_FRAGMENTO PROPORCIONADO_:
Ahora bien, como en el ejemplo de las vacunas, el IBU es un ingreso base que pretende terminar con la merma de la dignidad humana que acarrea la pobreza. Erradicar, de una vez y para siempre, un flagelo que condena a millones de argentinos y argentinas a vivir en los márgenes de la sociedad, padeciendo la miseria y la exclusión. A partir de ese ingreso base, los ingresos que el beneficiario en cuestión pueda percibir como producto de su trabajo, le ayudarán a acceder a un mejor nivel de vida, pero es el IBU el que le asegurará la dignidad humana requerida para una vida en sociedad. De manera similar a lo que sucede con quienes no requieren del hospital para vacunar a sus hijos porque pueden pagar un vacunatorio, o porque cuentan con una obra social o una empresa de medicina prepaga que cubra ese servicio.

Tal cual manifesté en varias notas publicadas en El Cohete a la Luna, a medida que pasa el tiempo de la pandemia va desvaneciéndose la idea de implementar el IBU. Esto es producto de la presión constante de los organismos internacionales de crédito, que siempre imaginaron un paliativo por un tiempo determinado que sirva para mantener la economía funcionando, para que cuando el problema termine todo vuelve a ser como antes. Imagino que al Ministro de Economía se le hace extremadamente difícil negociar la deuda con el FMI y aplicar una política como el IBU puertas adentro. Cuando se dice que la pandemia cambió el mundo, creo que en verdad debe haber cambiado muchas cosas, pero lo que seguramente no hará es cambiar la distribución del ingreso. Es más, tengo el convencimiento que se ha transformado en una oportunidad para el capital concentrado, para profundizar la desigualdad y la injusticia. Por ello, uno a uno, han ido cayendo los soldados de la epopeya de la igualdad, y cuando se habla del Ingreso Universal muchos miran para otro lado, o simplemente no contestan. Finalmente, esta semana fuimos testigos de la claudicación final de la iniciativa cuando el Ministro de Desarrollo Social anunció que "no hay condiciones fiscales para dar un ingreso universal". Con estos dichos, pareciera que se aleja inexorablemente aquello de empezar con los que menos tienen, quienes deberán seguir esperando otra oportunidad. Una vez más se cumple el dicho de Gabriel García Márquez: “El día que la mierda tenga algún valor, los pobres nacerán sin culo”.

_DATOS REGISTRADOS_:
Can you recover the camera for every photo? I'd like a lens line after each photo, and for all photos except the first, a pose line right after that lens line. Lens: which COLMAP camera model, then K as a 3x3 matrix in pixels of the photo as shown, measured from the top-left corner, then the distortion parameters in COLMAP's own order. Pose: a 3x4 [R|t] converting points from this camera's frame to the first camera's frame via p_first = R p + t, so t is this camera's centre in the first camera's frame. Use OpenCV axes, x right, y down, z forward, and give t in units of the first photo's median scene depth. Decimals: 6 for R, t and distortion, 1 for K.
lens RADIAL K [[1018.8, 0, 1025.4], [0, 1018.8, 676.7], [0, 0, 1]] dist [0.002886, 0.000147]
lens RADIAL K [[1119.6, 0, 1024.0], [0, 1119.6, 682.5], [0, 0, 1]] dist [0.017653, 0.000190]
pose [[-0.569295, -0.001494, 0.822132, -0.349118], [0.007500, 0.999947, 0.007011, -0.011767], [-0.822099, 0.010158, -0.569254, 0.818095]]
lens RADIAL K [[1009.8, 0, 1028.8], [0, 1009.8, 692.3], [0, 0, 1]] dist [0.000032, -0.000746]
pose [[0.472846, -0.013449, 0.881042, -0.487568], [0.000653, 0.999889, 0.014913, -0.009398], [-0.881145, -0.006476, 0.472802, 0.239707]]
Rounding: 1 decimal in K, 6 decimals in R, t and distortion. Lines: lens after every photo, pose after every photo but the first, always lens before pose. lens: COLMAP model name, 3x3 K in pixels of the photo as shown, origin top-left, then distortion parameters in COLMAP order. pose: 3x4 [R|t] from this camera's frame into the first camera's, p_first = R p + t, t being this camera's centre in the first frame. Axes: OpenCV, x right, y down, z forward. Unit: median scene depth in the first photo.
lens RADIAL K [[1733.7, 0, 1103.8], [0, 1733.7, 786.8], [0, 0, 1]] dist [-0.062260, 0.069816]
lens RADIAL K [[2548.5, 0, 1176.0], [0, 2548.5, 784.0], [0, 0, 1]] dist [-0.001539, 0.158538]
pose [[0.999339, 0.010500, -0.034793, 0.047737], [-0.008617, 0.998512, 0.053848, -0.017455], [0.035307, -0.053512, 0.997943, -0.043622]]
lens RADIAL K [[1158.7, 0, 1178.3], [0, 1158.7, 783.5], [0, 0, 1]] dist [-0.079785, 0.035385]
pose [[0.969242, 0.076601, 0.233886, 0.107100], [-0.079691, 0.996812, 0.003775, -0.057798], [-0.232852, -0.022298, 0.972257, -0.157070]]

_CONSIGNAS DE TRABAJO_:
1. ¿Qué medios para vacunar a los hijos menciona el fragmento sobre el IBU? Enuméralos todos.
2. Escribe lo que sigue al fragmento sobre el IBU, a continuación de la cita de Gabriel García Márquez con que termina.

_RESPUESTAS PROPUESTAS_:
1.
- El hospital
- Un vacunatorio pagado
- Una obra social
- Una empresa de medicina prepaga

2.
Parece absurdo, pero creo que a pesar de tanta desazón aun queda una oportunidad de que se pueda hacer algo, y ese algo es parecido a lo que ocurrió con las vacunas, empezar con un pequeño grupo, por ejemplo los que están debajo de la línea de la indigencia y sacarlos de esa situación. El INDEC indica que en 2019 Argentina registraba 12.17 millones de hogares, de los cuales 5,7% se encontraban bajo la línea de indigencia, es decir, 685.000 hogares indigentes. Si se les diera una prestación equivalente a un salario mínimo por hogar, la erogación insumiría unos $138.712 millones anuales, lo cual, en verdad, no creo que sea una cifra que destruya ningún presupuesto nacional. Y luego sería posible, todos los años, sumar más gente en situación de pobreza al programa, hasta lograr que ningún hogar quede debajo de la línea de pobreza. Haciendo un paralelo con el tema de las vacunas que inspiró esta nota, empecemos por la vacuna Salk, logremos armar un calendario aunque sea de las 4 vacunas iniciales, asumiendo que algún día llegaremos a las 19 vacunas de 2015 brindadas mientras gobernaba Cristina Fernández de Kirchner. Lo importante es empezar, porque si empezamos hoy, algún día llegaremos, mientras que si no arrancamos en un momento dado, es seguro que nunca llegaremos a ningún lugar.

Supo decir Agustín Tosco en un momento: “Lo fundamental es que todos los que tenemos un concepto de justicia y equidad, debemos luchar para construir una nueva sociedad que permita al hombre salir de la enajenación a que lo conduce este sistema que afecta hasta el derecho de vivir”.